Stored data entries:
--- START ---
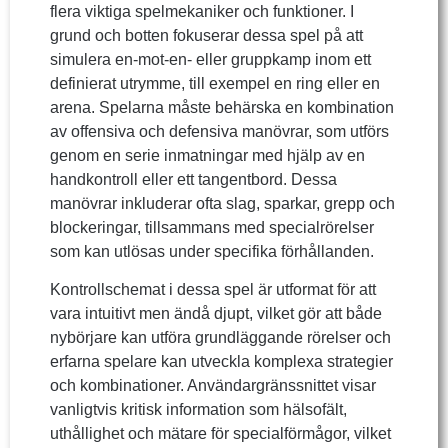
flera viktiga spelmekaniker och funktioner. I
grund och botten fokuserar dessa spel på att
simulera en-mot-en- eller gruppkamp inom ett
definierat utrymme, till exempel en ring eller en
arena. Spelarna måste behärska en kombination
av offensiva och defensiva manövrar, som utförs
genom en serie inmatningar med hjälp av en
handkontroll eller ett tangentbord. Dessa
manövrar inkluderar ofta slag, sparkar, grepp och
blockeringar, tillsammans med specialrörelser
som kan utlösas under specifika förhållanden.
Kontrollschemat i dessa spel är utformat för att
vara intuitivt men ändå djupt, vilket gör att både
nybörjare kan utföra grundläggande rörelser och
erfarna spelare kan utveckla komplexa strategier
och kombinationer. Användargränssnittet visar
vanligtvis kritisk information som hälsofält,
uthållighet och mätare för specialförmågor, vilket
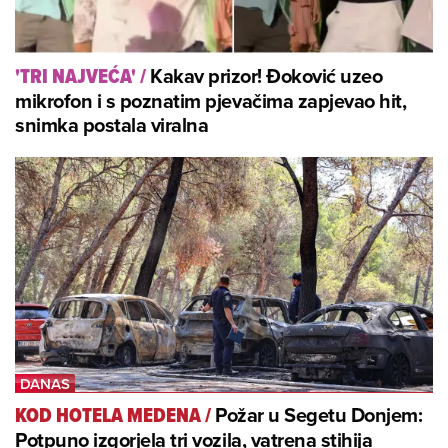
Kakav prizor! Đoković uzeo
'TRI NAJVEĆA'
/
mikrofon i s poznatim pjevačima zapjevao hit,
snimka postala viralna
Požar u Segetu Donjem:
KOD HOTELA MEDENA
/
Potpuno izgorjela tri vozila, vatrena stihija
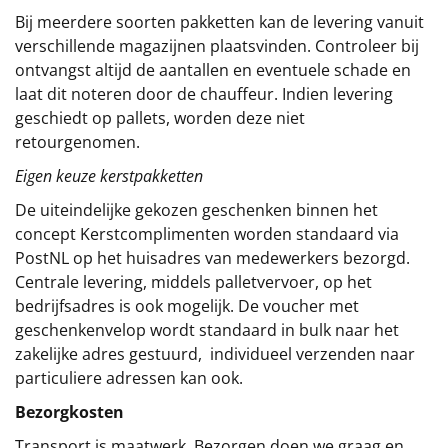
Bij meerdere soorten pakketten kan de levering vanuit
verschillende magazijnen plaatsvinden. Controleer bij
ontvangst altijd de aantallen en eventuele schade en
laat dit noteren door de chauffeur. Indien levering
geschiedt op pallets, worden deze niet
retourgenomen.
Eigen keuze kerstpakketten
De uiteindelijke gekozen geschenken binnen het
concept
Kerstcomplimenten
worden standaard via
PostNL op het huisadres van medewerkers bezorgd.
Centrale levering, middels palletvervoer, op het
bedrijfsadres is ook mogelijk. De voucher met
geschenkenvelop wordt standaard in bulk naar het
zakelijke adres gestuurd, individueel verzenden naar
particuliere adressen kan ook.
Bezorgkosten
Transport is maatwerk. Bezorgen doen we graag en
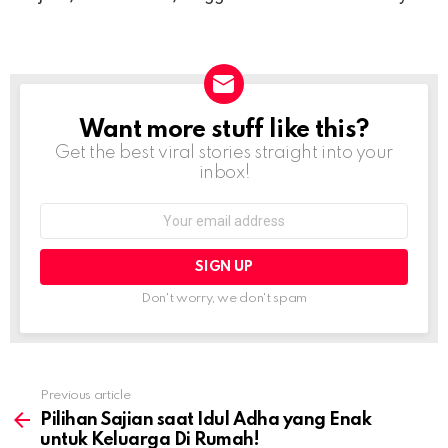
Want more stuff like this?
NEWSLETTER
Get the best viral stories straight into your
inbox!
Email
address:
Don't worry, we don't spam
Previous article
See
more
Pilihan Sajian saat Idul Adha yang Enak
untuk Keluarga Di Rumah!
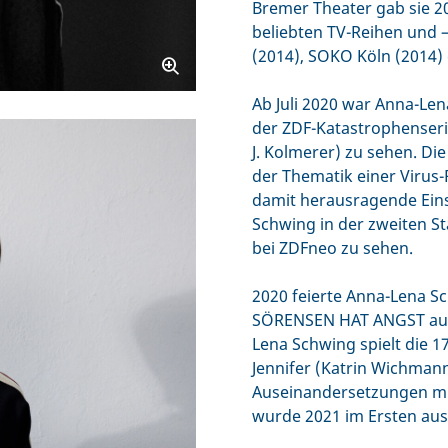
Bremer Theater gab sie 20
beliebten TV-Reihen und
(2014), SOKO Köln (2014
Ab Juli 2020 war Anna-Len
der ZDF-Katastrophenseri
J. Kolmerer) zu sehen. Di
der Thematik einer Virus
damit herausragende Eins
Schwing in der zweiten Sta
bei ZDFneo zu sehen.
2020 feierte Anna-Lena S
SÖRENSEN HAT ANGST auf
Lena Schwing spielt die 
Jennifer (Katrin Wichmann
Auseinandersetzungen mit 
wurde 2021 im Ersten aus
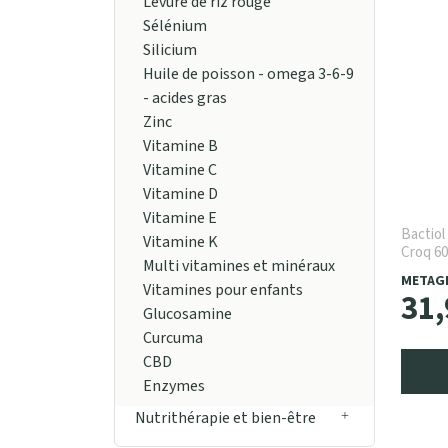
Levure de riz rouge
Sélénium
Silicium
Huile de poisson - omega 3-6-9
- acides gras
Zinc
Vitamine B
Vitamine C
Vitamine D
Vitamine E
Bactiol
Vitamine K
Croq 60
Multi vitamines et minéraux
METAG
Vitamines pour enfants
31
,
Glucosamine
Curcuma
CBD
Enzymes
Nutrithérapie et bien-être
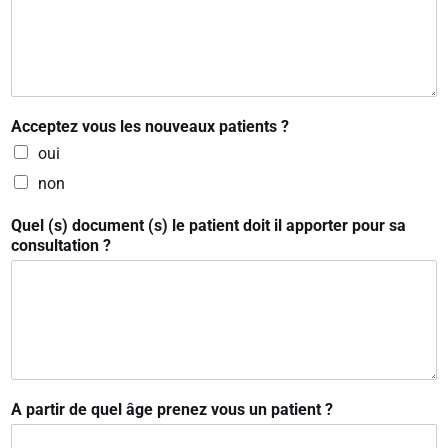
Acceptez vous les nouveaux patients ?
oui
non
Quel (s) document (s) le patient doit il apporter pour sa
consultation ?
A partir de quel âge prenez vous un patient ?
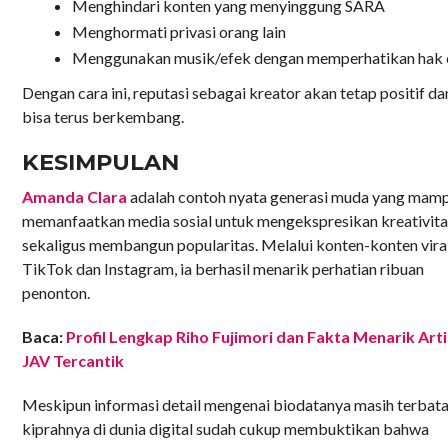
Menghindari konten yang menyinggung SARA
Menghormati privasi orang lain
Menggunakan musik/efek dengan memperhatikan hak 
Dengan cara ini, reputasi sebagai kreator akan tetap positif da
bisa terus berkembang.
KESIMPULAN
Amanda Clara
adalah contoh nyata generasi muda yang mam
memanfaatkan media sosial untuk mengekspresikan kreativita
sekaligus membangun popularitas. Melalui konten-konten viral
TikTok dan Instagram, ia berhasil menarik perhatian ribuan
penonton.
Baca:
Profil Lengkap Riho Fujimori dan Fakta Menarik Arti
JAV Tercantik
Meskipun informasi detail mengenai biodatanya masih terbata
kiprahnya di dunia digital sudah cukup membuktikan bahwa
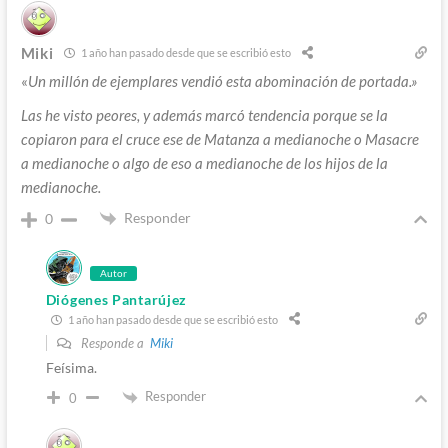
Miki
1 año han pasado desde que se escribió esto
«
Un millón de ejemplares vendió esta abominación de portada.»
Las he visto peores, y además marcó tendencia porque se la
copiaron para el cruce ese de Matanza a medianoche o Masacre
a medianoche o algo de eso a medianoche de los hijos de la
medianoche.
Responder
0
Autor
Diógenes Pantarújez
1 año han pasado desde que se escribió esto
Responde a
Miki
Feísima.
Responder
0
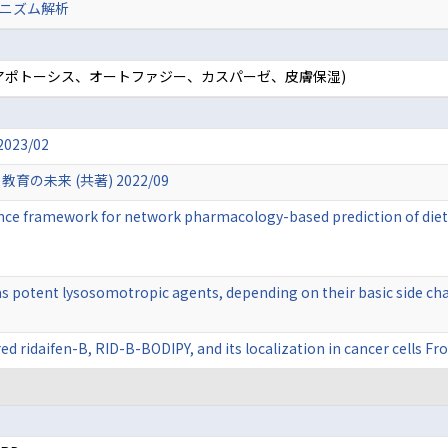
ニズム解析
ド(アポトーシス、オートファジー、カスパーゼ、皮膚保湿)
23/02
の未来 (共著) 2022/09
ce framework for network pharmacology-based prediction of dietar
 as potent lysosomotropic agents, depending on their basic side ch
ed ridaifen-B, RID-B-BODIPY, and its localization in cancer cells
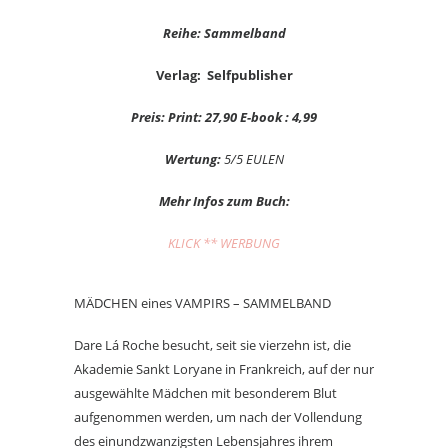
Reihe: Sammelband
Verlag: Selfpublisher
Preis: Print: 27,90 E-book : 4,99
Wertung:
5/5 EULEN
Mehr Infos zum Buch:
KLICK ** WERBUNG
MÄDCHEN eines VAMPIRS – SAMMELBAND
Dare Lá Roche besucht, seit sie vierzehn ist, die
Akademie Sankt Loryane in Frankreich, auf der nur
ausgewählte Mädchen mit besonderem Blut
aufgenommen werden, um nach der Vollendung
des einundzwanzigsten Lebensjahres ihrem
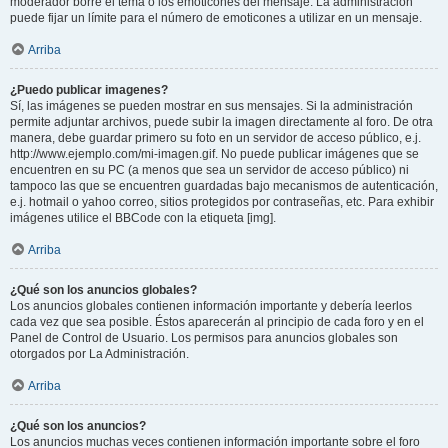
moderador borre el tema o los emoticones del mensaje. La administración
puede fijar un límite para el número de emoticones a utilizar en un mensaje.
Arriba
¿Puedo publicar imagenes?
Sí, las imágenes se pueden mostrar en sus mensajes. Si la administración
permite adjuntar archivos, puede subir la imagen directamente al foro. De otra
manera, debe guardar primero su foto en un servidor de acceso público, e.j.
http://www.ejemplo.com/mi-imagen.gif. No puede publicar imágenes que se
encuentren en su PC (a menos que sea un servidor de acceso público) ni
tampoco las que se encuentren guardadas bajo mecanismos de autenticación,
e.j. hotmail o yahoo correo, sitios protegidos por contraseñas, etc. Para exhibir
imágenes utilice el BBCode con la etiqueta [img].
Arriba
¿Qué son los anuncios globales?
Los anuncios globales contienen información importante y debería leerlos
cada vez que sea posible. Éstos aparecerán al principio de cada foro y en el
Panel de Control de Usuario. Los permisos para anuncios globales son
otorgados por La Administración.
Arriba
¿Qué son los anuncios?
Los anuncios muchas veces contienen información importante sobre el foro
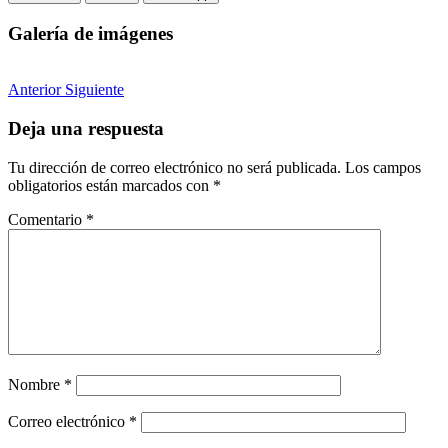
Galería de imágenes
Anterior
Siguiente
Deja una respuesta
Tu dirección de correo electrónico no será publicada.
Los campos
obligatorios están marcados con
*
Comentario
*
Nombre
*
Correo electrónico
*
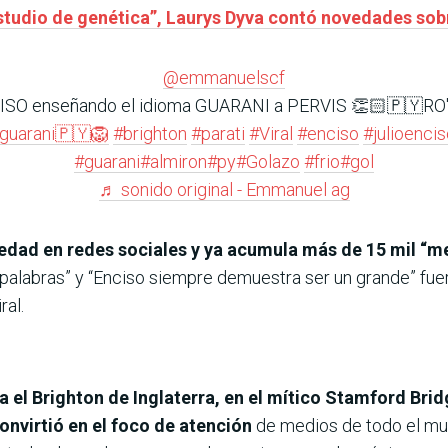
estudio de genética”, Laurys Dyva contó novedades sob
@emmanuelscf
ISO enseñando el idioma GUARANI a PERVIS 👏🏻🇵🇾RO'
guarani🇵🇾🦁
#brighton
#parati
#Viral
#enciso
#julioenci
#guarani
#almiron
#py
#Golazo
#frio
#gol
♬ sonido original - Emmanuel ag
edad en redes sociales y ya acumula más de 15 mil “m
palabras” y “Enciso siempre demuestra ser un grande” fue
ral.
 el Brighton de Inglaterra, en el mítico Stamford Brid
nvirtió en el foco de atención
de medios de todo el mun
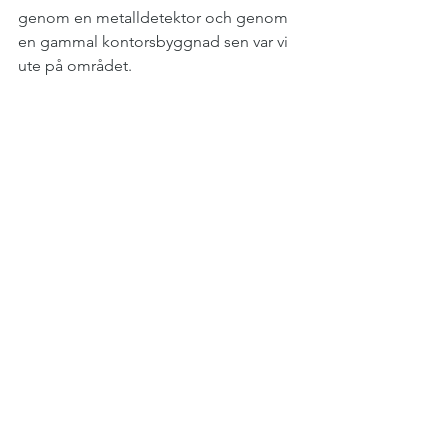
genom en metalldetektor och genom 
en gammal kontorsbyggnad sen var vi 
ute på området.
--- END ---
WHAT TO DO: Reproduce the data above exactly, but only the lines from the one showing "Ab Juli 2020 war Anna-Len" through the one showing "Profil Lengkap Riho", with both ends kept and the pictures left out.

TASK RESPONSE:
Ab Juli 2020 war Anna-Len
der ZDF-Katastrophenseri
J. Kolmerer) zu sehen. Di
der Thematik einer Virus
damit herausragende Eins
Schwing in der zweiten Sta
bei ZDFneo zu sehen.
2020 feierte Anna-Lena S
SÖRENSEN HAT ANGST auf
Lena Schwing spielt die 
Jennifer (Katrin Wichmann
Auseinandersetzungen mit 
wurde 2021 im Ersten aus
Levure de riz rouge
Sélénium
Silicium
Huile de poisson - omega 3-6-9
- acides gras
Zinc
Vitamine B
Vitamine C
Vitamine D
Vitamine E
Bactiol
Vitamine K
Croq 60
Multi vitamines et minéraux
METAG
Vitamines pour enfants
31
,
Glucosamine
Curcuma
CBD
Enzymes
Nutrithérapie et bien-être
Acceptez vous les nouveaux patients ?
oui
non
Quel (s) document (s) le patient doit il apporter pour sa
consultation ?
A partir de quel âge prenez vous un patient ?
Menghindari konten yang menyinggung SARA
Menghormati privasi orang lain
Menggunakan musik/efek dengan memperhatikan hak 
Dengan cara ini, reputasi sebagai kreator akan tetap positif da
bisa terus berkembang.
KESIMPULAN
Amanda Clara
adalah contoh nyata generasi muda yang mam
memanfaatkan media sosial untuk mengekspresikan kreativita
sekaligus membangun popularitas. Melalui konten-konten viral
TikTok dan Instagram, ia berhasil menarik perhatian ribuan
penonton.
Baca:
Profil Lengkap Riho Fujimori dan Fakta Menarik Arti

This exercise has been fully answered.